* [GOAL OF THE EXERCISE]
From the entries below, gather each line containing the word "avoid".
[[ DATA LISTING open ]]
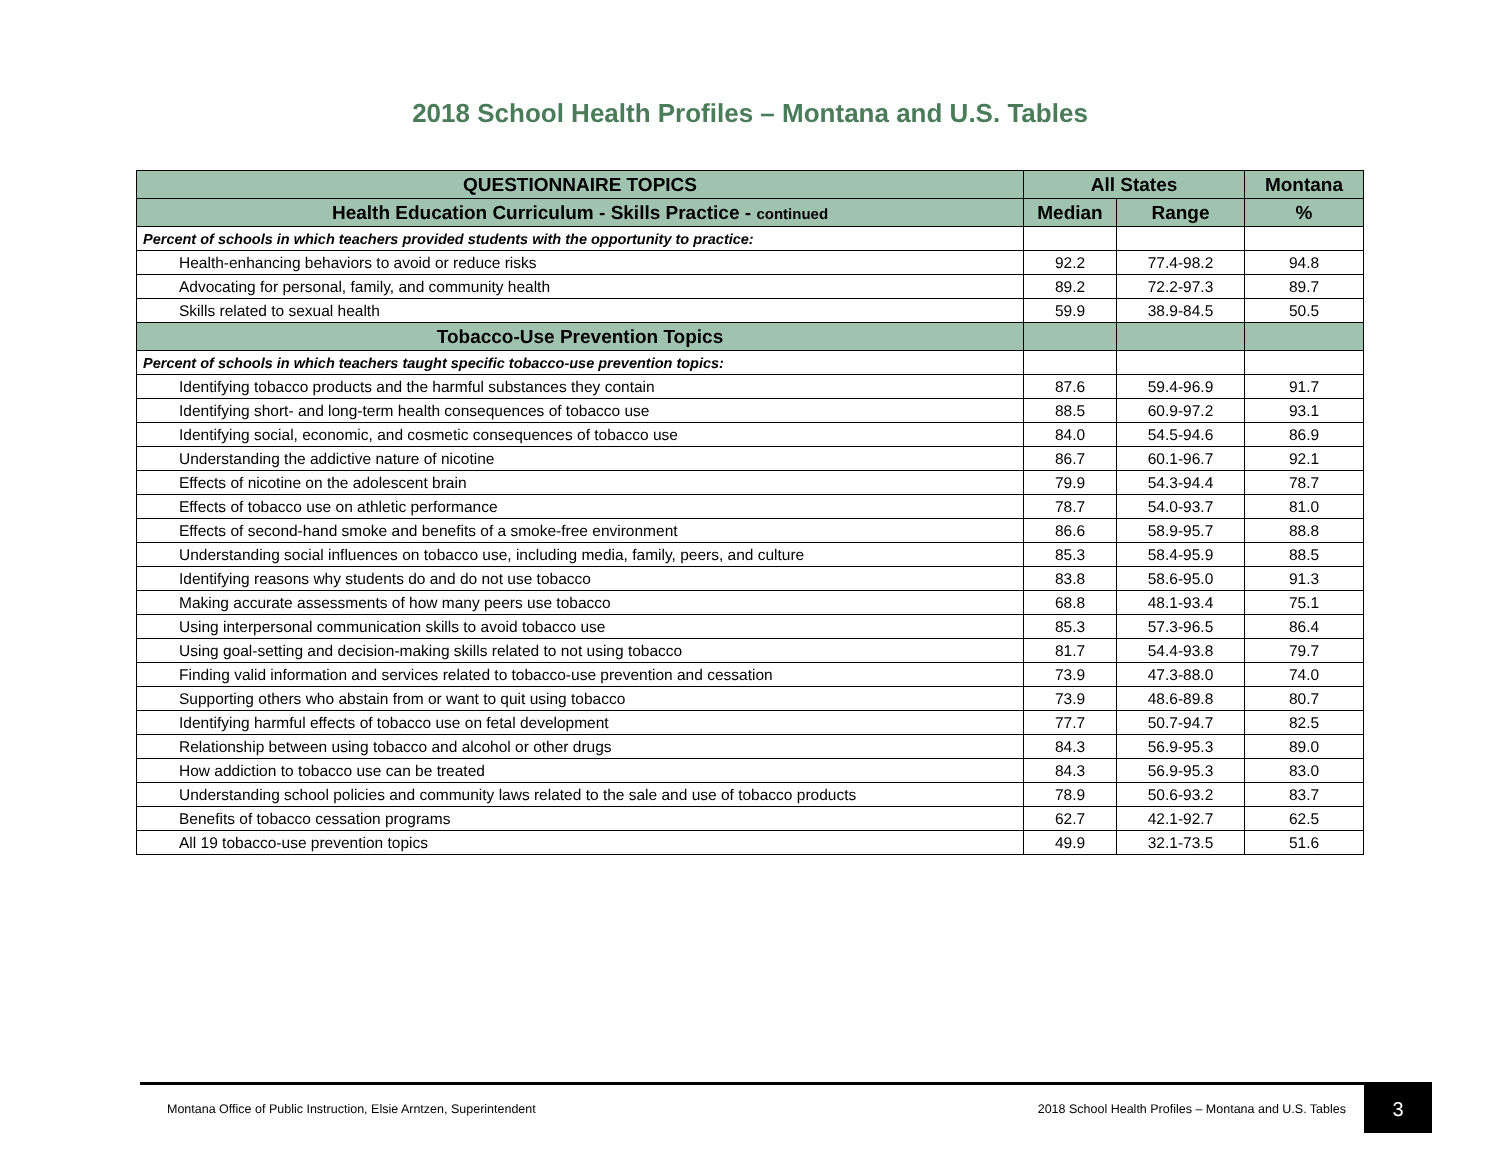2018 School Health Profiles – Montana and U.S. Tables
| QUESTIONNAIRE TOPICS | All States | | Montana |
| --- | --- | --- | --- |
| Health Education Curriculum - Skills Practice - continued | Median | Range | % |
| Percent of schools in which teachers provided students with the opportunity to practice: | | | |
| Health-enhancing behaviors to avoid or reduce risks | 92.2 | 77.4-98.2 | 94.8 |
| Advocating for personal, family, and community health | 89.2 | 72.2-97.3 | 89.7 |
| Skills related to sexual health | 59.9 | 38.9-84.5 | 50.5 |
| Tobacco-Use Prevention Topics | | | |
| Percent of schools in which teachers taught specific tobacco-use prevention topics: | | | |
| Identifying tobacco products and the harmful substances they contain | 87.6 | 59.4-96.9 | 91.7 |
| Identifying short- and long-term health consequences of tobacco use | 88.5 | 60.9-97.2 | 93.1 |
| Identifying social, economic, and cosmetic consequences of tobacco use | 84.0 | 54.5-94.6 | 86.9 |
| Understanding the addictive nature of nicotine | 86.7 | 60.1-96.7 | 92.1 |
| Effects of nicotine on the adolescent brain | 79.9 | 54.3-94.4 | 78.7 |
| Effects of tobacco use on athletic performance | 78.7 | 54.0-93.7 | 81.0 |
| Effects of second-hand smoke and benefits of a smoke-free environment | 86.6 | 58.9-95.7 | 88.8 |
| Understanding social influences on tobacco use, including media, family, peers, and culture | 85.3 | 58.4-95.9 | 88.5 |
| Identifying reasons why students do and do not use tobacco | 83.8 | 58.6-95.0 | 91.3 |
| Making accurate assessments of how many peers use tobacco | 68.8 | 48.1-93.4 | 75.1 |
| Using interpersonal communication skills to avoid tobacco use | 85.3 | 57.3-96.5 | 86.4 |
| Using goal-setting and decision-making skills related to not using tobacco | 81.7 | 54.4-93.8 | 79.7 |
| Finding valid information and services related to tobacco-use prevention and cessation | 73.9 | 47.3-88.0 | 74.0 |
| Supporting others who abstain from or want to quit using tobacco | 73.9 | 48.6-89.8 | 80.7 |
| Identifying harmful effects of tobacco use on fetal development | 77.7 | 50.7-94.7 | 82.5 |
| Relationship between using tobacco and alcohol or other drugs | 84.3 | 56.9-95.3 | 89.0 |
| How addiction to tobacco use can be treated | 84.3 | 56.9-95.3 | 83.0 |
| Understanding school policies and community laws related to the sale and use of tobacco products | 78.9 | 50.6-93.2 | 83.7 |
| Benefits of tobacco cessation programs | 62.7 | 42.1-92.7 | 62.5 |
| All 19 tobacco-use prevention topics | 49.9 | 32.1-73.5 | 51.6 |
Montana Office of Public Instruction, Elsie Arntzen, Superintendent
2018 School Health Profiles – Montana and U.S. Tables
3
[[ DATA LISTING closed ]]
* [OUTPUT FOR THIS TASK]
| Health-enhancing behaviors to avoid or reduce risks | 92.2 | 77.4-98.2 | 94.8 |
| Using interpersonal communication skills to avoid tobacco use | 85.3 | 57.3-96.5 | 86.4 |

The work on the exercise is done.